- Rows -

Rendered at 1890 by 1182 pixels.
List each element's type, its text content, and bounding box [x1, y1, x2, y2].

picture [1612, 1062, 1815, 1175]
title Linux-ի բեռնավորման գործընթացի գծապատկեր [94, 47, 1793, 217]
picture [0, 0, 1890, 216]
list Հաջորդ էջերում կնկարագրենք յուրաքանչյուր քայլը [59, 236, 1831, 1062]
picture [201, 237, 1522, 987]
* * *
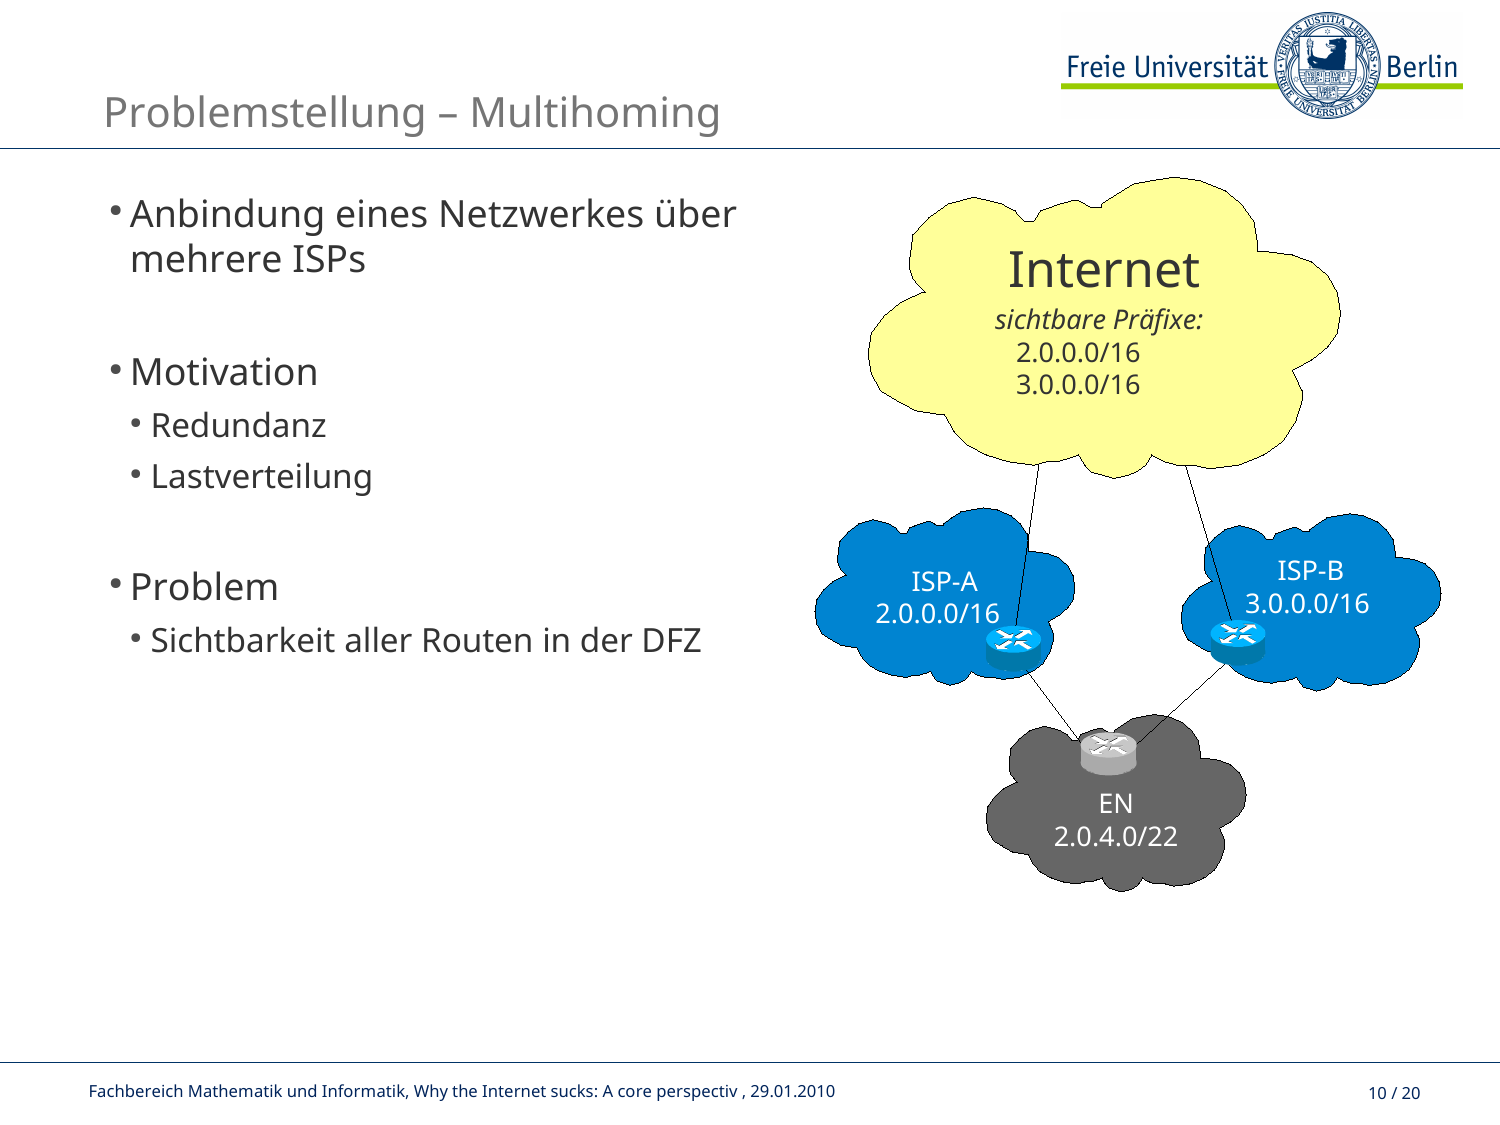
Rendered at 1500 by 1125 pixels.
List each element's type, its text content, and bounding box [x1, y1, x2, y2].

- Exercise -
Replace "bounding box" with "enclosing rectangle" in the entries, starting at the line that has "Rendered at 1890 by 1182 pixels." and stopping after the line that has "picture [201, 237, 1522, 987]". Give only those lines, with everything else left unchanged.

- Result of this exercise -
Rendered at 1890 by 1182 pixels.
List each element's type, its text content, and enclosing rectangle [x1, y1, x2, y2].

picture [1612, 1062, 1815, 1175]
title Linux-ի բեռնավորման գործընթացի գծապատկեր [94, 47, 1793, 217]
picture [0, 0, 1890, 216]
list Հաջորդ էջերում կնկարագրենք յուրաքանչյուր քայլը [59, 236, 1831, 1062]
picture [201, 237, 1522, 987]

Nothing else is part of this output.